<<<<

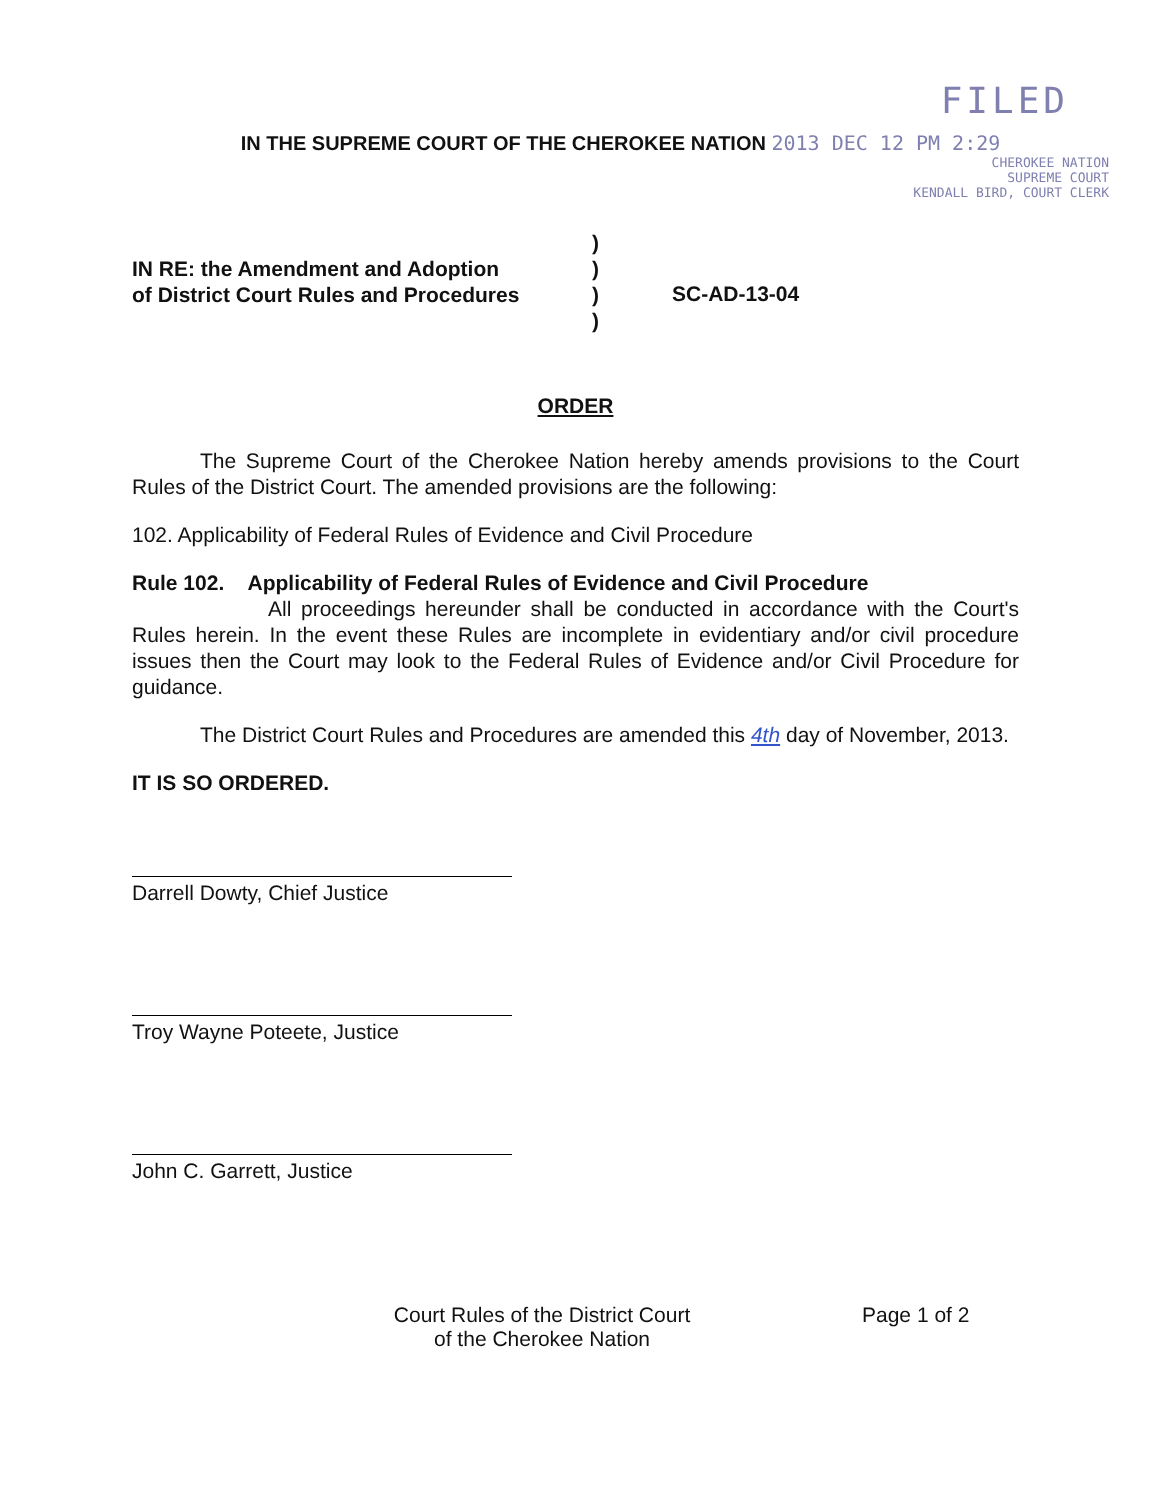FILED
IN THE SUPREME COURT OF THE CHEROKEE NATION 2013 DEC 12 PM 2:29
CHEROKEE NATION
SUPREME COURT
KENDALL BIRD, COURT CLERK
IN RE: the Amendment and Adoption
of District Court Rules and Procedures
)
)
)
)
SC-AD-13-04
ORDER
The Supreme Court of the Cherokee Nation hereby amends provisions to the Court Rules of the District Court. The amended provisions are the following:
102. Applicability of Federal Rules of Evidence and Civil Procedure
Rule 102. Applicability of Federal Rules of Evidence and Civil Procedure
All proceedings hereunder shall be conducted in accordance with the Court's Rules herein. In the event these Rules are incomplete in evidentiary and/or civil procedure issues then the Court may look to the Federal Rules of Evidence and/or Civil Procedure for guidance.
The District Court Rules and Procedures are amended this 4th day of November, 2013.
IT IS SO ORDERED.
Darrell Dowty, Chief Justice
Troy Wayne Poteete, Justice
John C. Garrett, Justice
Court Rules of the District Court
of the Cherokee Nation
Page 1 of 2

>>>>

* _YOUR GOAL_
Output the material word for word. Pictures do not go in.

* _RESPONSE AREA_
FILED
IN THE SUPREME COURT OF THE CHEROKEE NATION 2013 DEC 12 PM 2:29
CHEROKEE NATION
SUPREME COURT
KENDALL BIRD, COURT CLERK
IN RE: the Amendment and Adoption
of District Court Rules and Procedures
)
)
)
)
SC-AD-13-04
ORDER
The Supreme Court of the Cherokee Nation hereby amends provisions to the Court Rules of the District Court. The amended provisions are the following:
102. Applicability of Federal Rules of Evidence and Civil Procedure
Rule 102. Applicability of Federal Rules of Evidence and Civil Procedure
All proceedings hereunder shall be conducted in accordance with the Court's Rules herein. In the event these Rules are incomplete in evidentiary and/or civil procedure issues then the Court may look to the Federal Rules of Evidence and/or Civil Procedure for guidance.
The District Court Rules and Procedures are amended this 4th day of November, 2013.
IT IS SO ORDERED.
Darrell Dowty, Chief Justice
Troy Wayne Poteete, Justice
John C. Garrett, Justice
Court Rules of the District Court
of the Cherokee Nation
Page 1 of 2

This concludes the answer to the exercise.